§ WHAT IS REQUIRED
Set down the records exactly, and omit any image found in them.
Segment Start: INFORMATION GIVEN
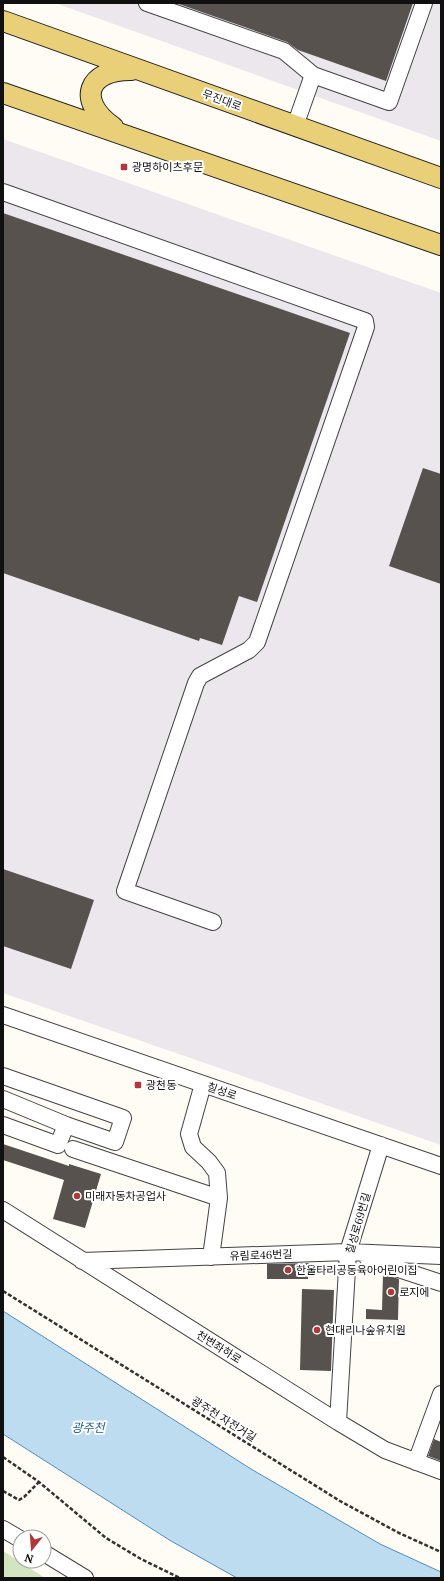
<svg xmlns="http://www.w3.org/2000/svg" width="444" height="1581" font-family="Lora,'Noto Sans KR',serif">
	<rect width="100%" height="100%" fill="#fefcf4"/>
	<path fill="#ece6ed" d="M55 3H441V141Z
		M3 139 441 293V1145L3 993Z"/>
	<path fill="#d3e5c0" d="M3 1551 45 1578H3Z"/>
	<path fill="#bedcf0" stroke="#4d8fbf" d="M3 1311 251 1469 380 1544 441 1572V1578H237L171 1541 3 1434Z"/>
	<path fill="#57524d" d="M176 3H413L386 81 298 50 287 42Z
		M3 213 350 333 257 602 239 596 222 645 200 638 199 641 3 573Z
		M423 468 441 474V584L389 566Z
		M3 869 94 900 71 969 3 946Z
		M3 1144 69 1166V1164L101 1174 85 1228 53 1219 64 1180 3 1160Z
		M309 1263 308 1279H267V1264Z
		M383 1274 399 1279 398 1320 366 1319V1309L382 1310Z
		M302 1289 334 1290 331 1371 300 1370Z
		M434 1439 441 1442V1461L428 1456Z"/>
	<g fill="none" stroke-linecap="round" stroke-linejoin="round">
		<g stroke="#434343" stroke-width="18">
			<path id="minor" d="M147 3 284 51 313 75 389 102 424 3
				M295 126 313 75
				M3 192 365 321 366 327 257 642 249 650 200 676 196 683 125 891 213 922
				M3 1015 441 1166
				M3 1076 123 1118 115 1142 66 1125 58 1145 3 1125
				M203 1084 189 1134 193 1147 209 1162 217 1173 219 1198 211 1257
				M3 1099 66 1125
				M73 1149 219 1198
				M3 1210 338 1422 385 1450 441 1471
				M368 1259 441 1283
				M82 1261 348 1252 441 1256
				M338 1422 348 1252 381 1145
				M416 1462 441 1394
				M3 1529 20 1539
				M44 1553 85 1578"/>
		</g>
		<g stroke="#212121" stroke-width="22">
			<path id="major" d="M3 21 441 178
				M3 93 441 245
				M113 127C76 101 87 69 132 70"/>
		</g>
		<path stroke="#323232" stroke-width="2.5" stroke-dasharray="4 2" stroke-linecap="butt" d="M3 1291 340 1501 399 1533 441 1552
			M3 1457 39 1482 106 1538 141 1559 180 1578
			M3 1491 19 1500 24 1497 39 1482"/>
		<use href="#minor" stroke="#fff" stroke-width="16"/>
		<use href="#major" stroke="#e9d078" stroke-width="20"/>
	</g>
	<g fill="#b1373a" stroke="#fff" stroke-width="1.5">
		<rect x="120" y="163" width="8" height="8" rx="2"/>
		<rect x="134" y="1081" width="8" height="8" rx="2"/>
		<circle cx="77" cy="1196" r="4"/>
		<circle cx="288" cy="1270" r="4"/>
		<circle cx="391" cy="1292" r="4"/>
		<circle cx="317" cy="1330" r="4"/>
	</g>
	<g text-anchor="middle" dominant-baseline="central" stroke-width="4" stroke-linejoin="round" paint-order="stroke">
		<g font-size="11" fill="#101010" stroke="#fff">
			<text transform="translate(222 100) rotate(20)">무진대로</text>
			<text transform="translate(222 1091) rotate(19)">칠성로</text>
			<text transform="translate(358 1223) rotate(-74)">칠성로69번길</text>
			<text transform="translate(261 1255) rotate(-2)">유림로46번길</text>
			<text transform="translate(219 1347) rotate(32)">천변좌하로</text>
			<text transform="translate(224 1419) rotate(32)">광주천 자전거길</text>
		</g>
		<g font-size="11" fill="#101010" stroke="#fff" text-anchor="start">
			<text x="132" y="167">광명하이츠후문</text>
			<text x="146" y="1085">광천동</text>
			<text x="85" y="1196">미래자동차공업사</text>
			<text x="296" y="1270">한울타리공동육아어린이집</text>
			<text x="399" y="1292">로지에</text>
			<text x="325" y="1330">현대리나숲유치원</text>
		</g>
		<g font-size="12" font-style="italic" fill="#266295" stroke="#fff">
			<text x="88" y="1427">광주천</text>
		</g>
	</g>
	<rect width="444" height="1581" fill="none" stroke="#101010" stroke-width="8"/>
	<g transform="translate(32 1549) rotate(197)"><circle r="19" fill="#ffffff" stroke="#9f9f9f"/>
	<path d="M0-3L7 15L0 10L-7 15Z" fill="#b1373a"/>
	<text y="-6" font-size="11" font-weight="bold" text-anchor="middle" fill="#101010">N</text>
	</g>
</svg>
Segment End: INFORMATION GIVEN
§ RESPONSE TO THIS EXERCISE
<svg xmlns="http://www.w3.org/2000/svg" width="444" height="1581" font-family="Lora,'Noto Sans KR',serif">
	<rect width="100%" height="100%" fill="#fefcf4"/>
	<path fill="#ece6ed" d="M55 3H441V141Z
		M3 139 441 293V1145L3 993Z"/>
	<path fill="#d3e5c0" d="M3 1551 45 1578H3Z"/>
	<path fill="#bedcf0" stroke="#4d8fbf" d="M3 1311 251 1469 380 1544 441 1572V1578H237L171 1541 3 1434Z"/>
	<path fill="#57524d" d="M176 3H413L386 81 298 50 287 42Z
		M3 213 350 333 257 602 239 596 222 645 200 638 199 641 3 573Z
		M423 468 441 474V584L389 566Z
		M3 869 94 900 71 969 3 946Z
		M3 1144 69 1166V1164L101 1174 85 1228 53 1219 64 1180 3 1160Z
		M309 1263 308 1279H267V1264Z
		M383 1274 399 1279 398 1320 366 1319V1309L382 1310Z
		M302 1289 334 1290 331 1371 300 1370Z
		M434 1439 441 1442V1461L428 1456Z"/>
	<g fill="none" stroke-linecap="round" stroke-linejoin="round">
		<g stroke="#434343" stroke-width="18">
			<path id="minor" d="M147 3 284 51 313 75 389 102 424 3
				M295 126 313 75
				M3 192 365 321 366 327 257 642 249 650 200 676 196 683 125 891 213 922
				M3 1015 441 1166
				M3 1076 123 1118 115 1142 66 1125 58 1145 3 1125
				M203 1084 189 1134 193 1147 209 1162 217 1173 219 1198 211 1257
				M3 1099 66 1125
				M73 1149 219 1198
				M3 1210 338 1422 385 1450 441 1471
				M368 1259 441 1283
				M82 1261 348 1252 441 1256
				M338 1422 348 1252 381 1145
				M416 1462 441 1394
				M3 1529 20 1539
				M44 1553 85 1578"/>
		</g>
		<g stroke="#212121" stroke-width="22">
			<path id="major" d="M3 21 441 178
				M3 93 441 245
				M113 127C76 101 87 69 132 70"/>
		</g>
		<path stroke="#323232" stroke-width="2.5" stroke-dasharray="4 2" stroke-linecap="butt" d="M3 1291 340 1501 399 1533 441 1552
			M3 1457 39 1482 106 1538 141 1559 180 1578
			M3 1491 19 1500 24 1497 39 1482"/>
		<use href="#minor" stroke="#fff" stroke-width="16"/>
		<use href="#major" stroke="#e9d078" stroke-width="20"/>
	</g>
	<g fill="#b1373a" stroke="#fff" stroke-width="1.5">
		<rect x="120" y="163" width="8" height="8" rx="2"/>
		<rect x="134" y="1081" width="8" height="8" rx="2"/>
		<circle cx="77" cy="1196" r="4"/>
		<circle cx="288" cy="1270" r="4"/>
		<circle cx="391" cy="1292" r="4"/>
		<circle cx="317" cy="1330" r="4"/>
	</g>
	<g text-anchor="middle" dominant-baseline="central" stroke-width="4" stroke-linejoin="round" paint-order="stroke">
		<g font-size="11" fill="#101010" stroke="#fff">
			<text transform="translate(222 100) rotate(20)">무진대로</text>
			<text transform="translate(222 1091) rotate(19)">칠성로</text>
			<text transform="translate(358 1223) rotate(-74)">칠성로69번길</text>
			<text transform="translate(261 1255) rotate(-2)">유림로46번길</text>
			<text transform="translate(219 1347) rotate(32)">천변좌하로</text>
			<text transform="translate(224 1419) rotate(32)">광주천 자전거길</text>
		</g>
		<g font-size="11" fill="#101010" stroke="#fff" text-anchor="start">
			<text x="132" y="167">광명하이츠후문</text>
			<text x="146" y="1085">광천동</text>
			<text x="85" y="1196">미래자동차공업사</text>
			<text x="296" y="1270">한울타리공동육아어린이집</text>
			<text x="399" y="1292">로지에</text>
			<text x="325" y="1330">현대리나숲유치원</text>
		</g>
		<g font-size="12" font-style="italic" fill="#266295" stroke="#fff">
			<text x="88" y="1427">광주천</text>
		</g>
	</g>
	<rect width="444" height="1581" fill="none" stroke="#101010" stroke-width="8"/>
	<g transform="translate(32 1549) rotate(197)"><circle r="19" fill="#ffffff" stroke="#9f9f9f"/>
	<path d="M0-3L7 15L0 10L-7 15Z" fill="#b1373a"/>
	<text y="-6" font-size="11" font-weight="bold" text-anchor="middle" fill="#101010">N</text>
	</g>
</svg>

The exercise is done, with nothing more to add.